JUMPS main objective is to study the effectiveness of the current monetary and fiscal policy mix to jump start Europe after the pandemic shock.
During the last two decades, the world economy has experienced two major shocks of unprecedented magnitude, the 2007-08 financial crisis and the COVID pandemic episode. Whereas the financial crisis was rooted into
endogenous distortions hidden in the financial sector, the COVID shock had a completely exogenous nature.
Shocks of such a magnitude require significant policy interventions to avoid that they end up into economic depressions. The EU has reacted in an unprecedented way to the COVID shock through a combination of
expansionary monetary and fiscal policies. This policy mix is new and different from that used in the aftermath of the financial crisis which was mainly relying on monetary policy.

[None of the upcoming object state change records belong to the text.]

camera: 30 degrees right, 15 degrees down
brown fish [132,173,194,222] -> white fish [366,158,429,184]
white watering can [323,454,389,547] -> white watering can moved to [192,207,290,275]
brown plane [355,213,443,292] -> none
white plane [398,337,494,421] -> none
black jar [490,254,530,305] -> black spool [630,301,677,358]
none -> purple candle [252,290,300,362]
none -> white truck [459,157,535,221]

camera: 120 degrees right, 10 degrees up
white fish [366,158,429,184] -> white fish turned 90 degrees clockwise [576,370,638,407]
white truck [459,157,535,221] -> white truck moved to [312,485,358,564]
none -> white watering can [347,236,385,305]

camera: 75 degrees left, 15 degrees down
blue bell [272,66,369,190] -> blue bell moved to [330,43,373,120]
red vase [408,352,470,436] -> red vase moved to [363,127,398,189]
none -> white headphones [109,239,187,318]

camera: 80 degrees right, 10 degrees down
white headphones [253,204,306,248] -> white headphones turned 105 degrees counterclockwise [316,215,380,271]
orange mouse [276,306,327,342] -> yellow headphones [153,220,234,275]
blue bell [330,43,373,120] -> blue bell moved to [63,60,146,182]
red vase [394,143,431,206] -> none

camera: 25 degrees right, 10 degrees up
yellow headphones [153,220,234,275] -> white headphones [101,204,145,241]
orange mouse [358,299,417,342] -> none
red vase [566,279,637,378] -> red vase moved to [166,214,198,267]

The ECB activated the Pandemic Emergency Purchasing Program (PEPP); the EU Council and the EU Commission suspended the Stability Pact, eased the possibility of state aids (see the various versions of the
Temporary Framework), approved various initiatives at the euro-area level (e.g. SURE),and launched a new program, Next Generation EU (NGEU), to sustain investment and the recovery.

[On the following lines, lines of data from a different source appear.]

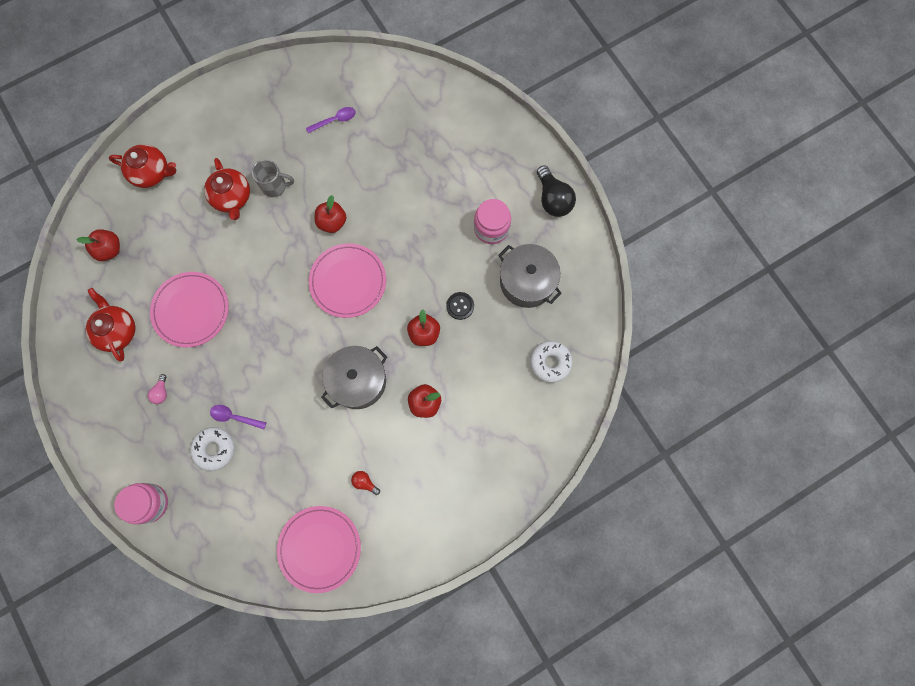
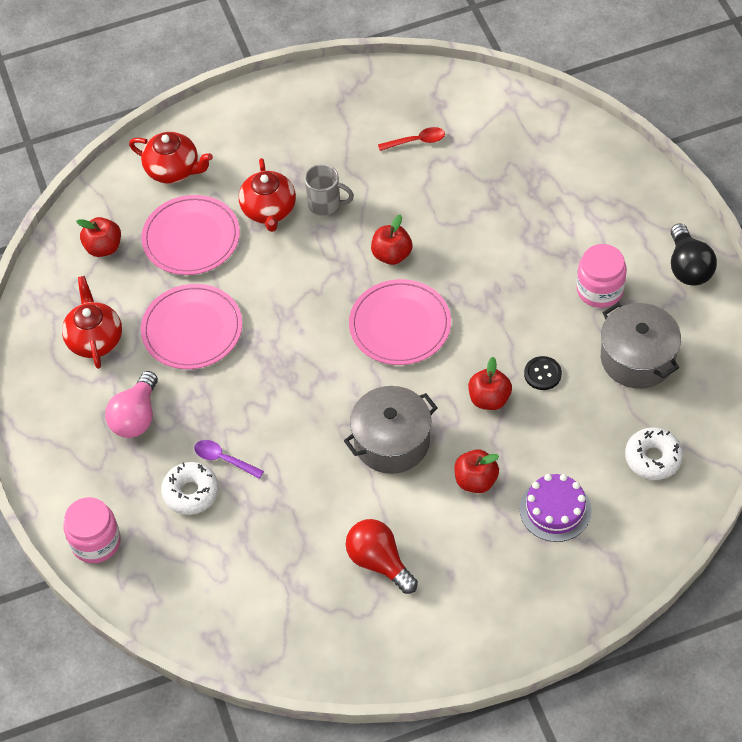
camera: 15 degrees right, 20 degrees down
pink light bulb [148,374,167,404] -> pink light bulb [105,371,158,438], size x2.03
pink plate [277,506,361,593] -> pink plate moved to [141,195,240,275]
purple spoon [306,107,356,133] -> red spoon [378,127,445,151]
red light bulb [351,471,380,495] -> red light bulb [346,519,418,594], size x2.03
none -> purple cake [520,474,592,542]

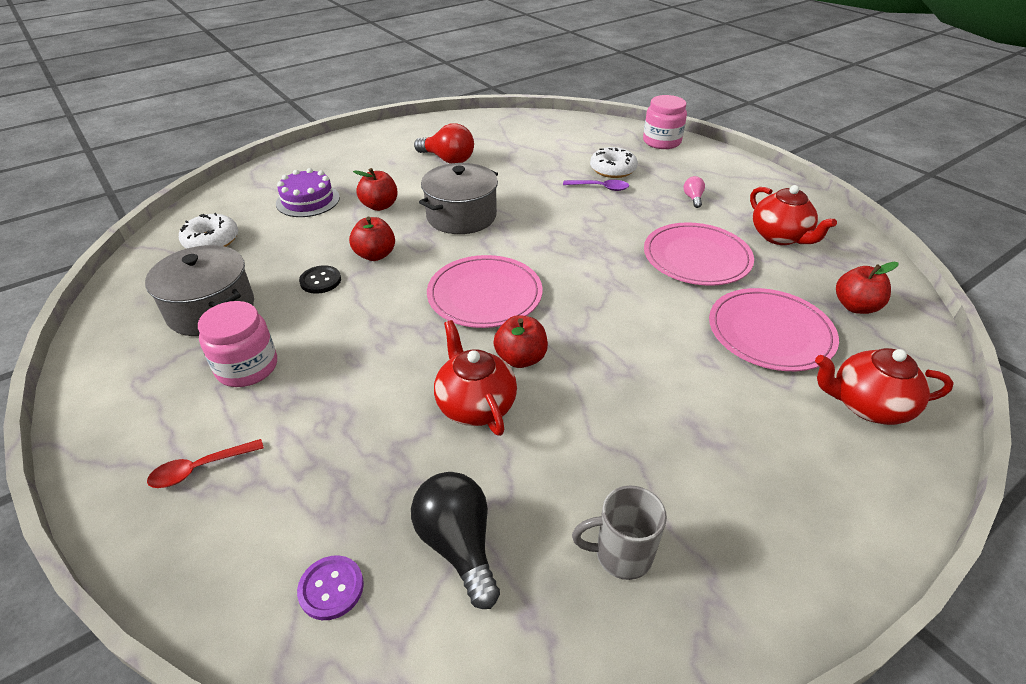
camera: 160 degrees right, 15 degrees down
pink light bulb [105,371,158,438] -> pink light bulb [683,176,705,208], size x0.49
red teapot [239,158,296,232] -> red teapot moved to [434,320,517,436]
grey mug [305,164,354,217] -> grey mug moved to [572,486,667,580]
red spoon [378,127,445,151] -> red spoon moved to [147,439,264,488]
black light bulb [671,223,717,286] -> black light bulb moved to [411,472,500,609]
none -> purple button [297,555,364,620]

JUMPS objective is to study the effectiveness of the current monetary and fiscal policy mix, its potential trade-offs and risks, focusing on distributional issues and political economy considerations that can affect its
implementation.
The proposal can be divided into six themes that will be pursed in an organic and coordinated way:
1) Monetary policy stimulus: study the effectiveness of PEPP compared with alternative strategies, like helicopter money and enhanced forward guidance; analyze sovereign-debt risk due to the unwinding of PEPP.
2) Fiscal policy stimulus: provide a quantitative assessment of structural investments both from a micro and a macro perspective, by developing a new generation of models that integrate the macro dynamic approach with
the fiscal microsimulation.
3) Reallocation effects of public investment across sectors: investigate reallocation effects and cross-sectional spillovers of new technologies adoption, skill-biased technological change and capital-skill complementarities.

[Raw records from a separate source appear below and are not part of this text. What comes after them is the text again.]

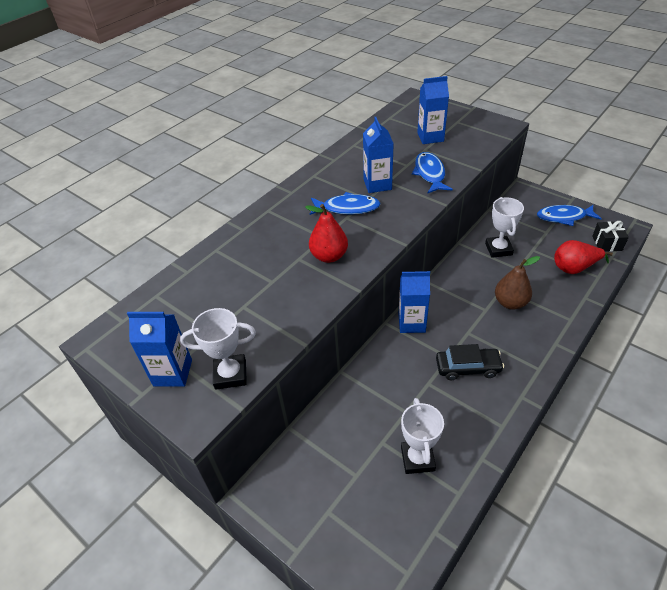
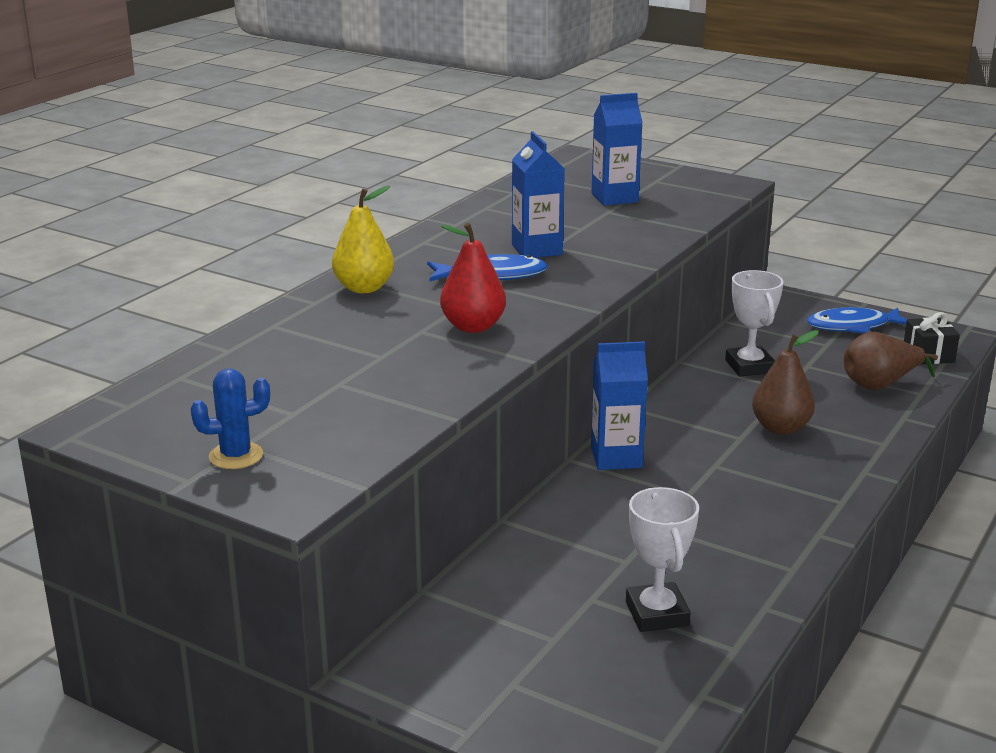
camera: 10 degrees left, 20 degrees down
blue carton [127,312,192,387] -> blue cactus [190,368,270,469]
white trophy [180,308,256,390] -> none
blue fish [412,152,453,194] -> none
black car [436,344,504,380] -> none
red pear [554,240,613,274] -> brown pear [844,332,938,390]
none -> yellow pear [332,186,394,293]

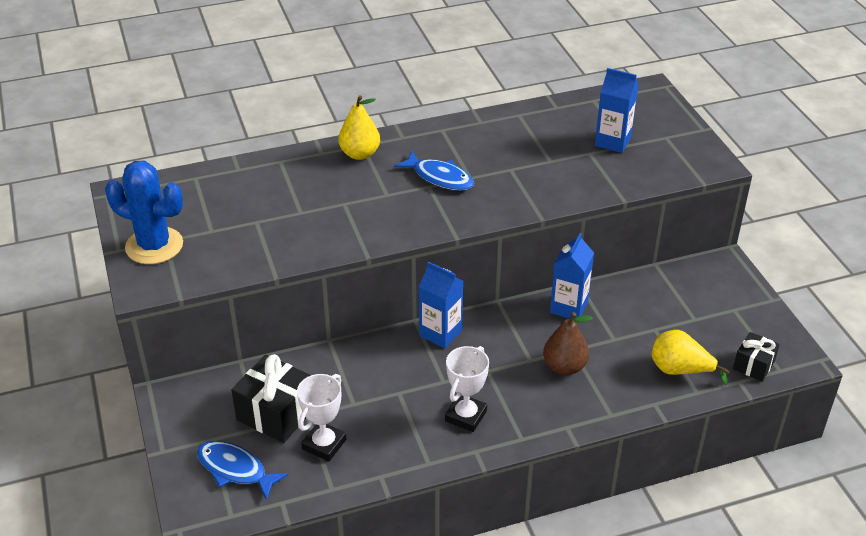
camera: 40 degrees right, 15 degrees up
blue cactus [190,368,270,469] -> blue cactus [105,161,183,264], size x1.84
red pear [440,223,506,333] -> none
blue carton [512,131,565,258] -> blue carton moved to [550,233,594,320]
white trophy [725,270,783,376] -> white trophy moved to [445,346,489,432]
blue fish [807,307,907,333] -> blue fish moved to [197,441,288,500]
brown pear [844,332,938,390] -> yellow pear [652,330,730,385]
none -> black gift [231,354,311,443]

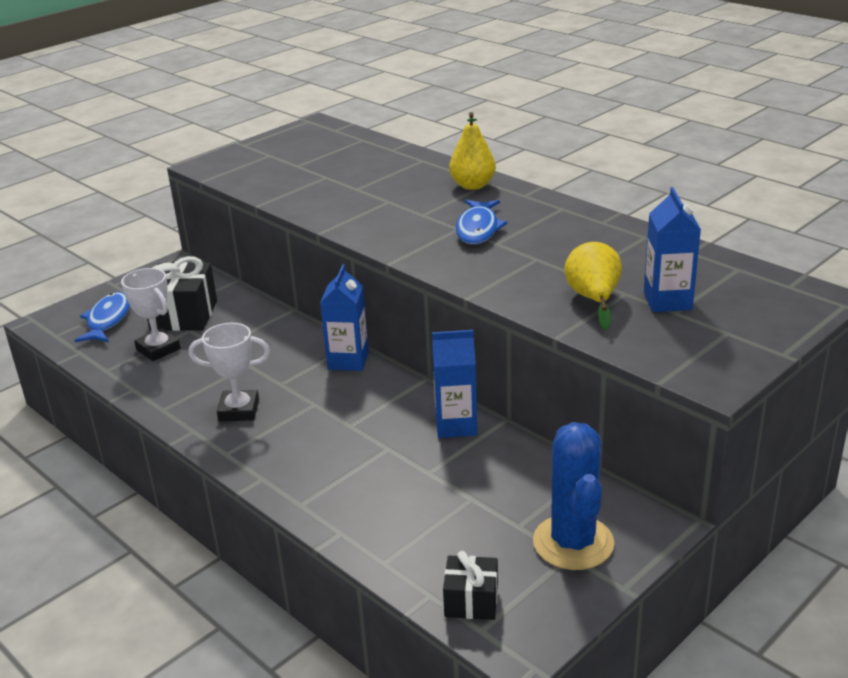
camera: 65 degrees right, 10 degrees down
blue cactus [105,161,183,264] -> blue cactus moved to [533,422,614,570]
white trophy [297,374,346,461] -> white trophy turned 45 degrees clockwise [121,268,181,361]
brown pear [543,312,593,375] -> none
yellow pear [652,330,730,385] -> yellow pear moved to [564,242,622,330]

4) Regional effects of public investment: explain the heterogeneity in the policy multipliers, measure capital misallocation across European regions and investigating how public investments can affect it.
5) Political feasibility: study the European population after-COVID sentiment about public interventions, redistribution entitlements, intergenerational policies. In order to identify a social welfare function necessary to
benchmark efficiency-enhancing policy proposals that are also politically viable.
6) Policy recommendation: identify a set of policy recommendations that should drive the post-COVID recovery. JUMPS results will be condensed in a set of policy proposals bolstering the societal impact of the project.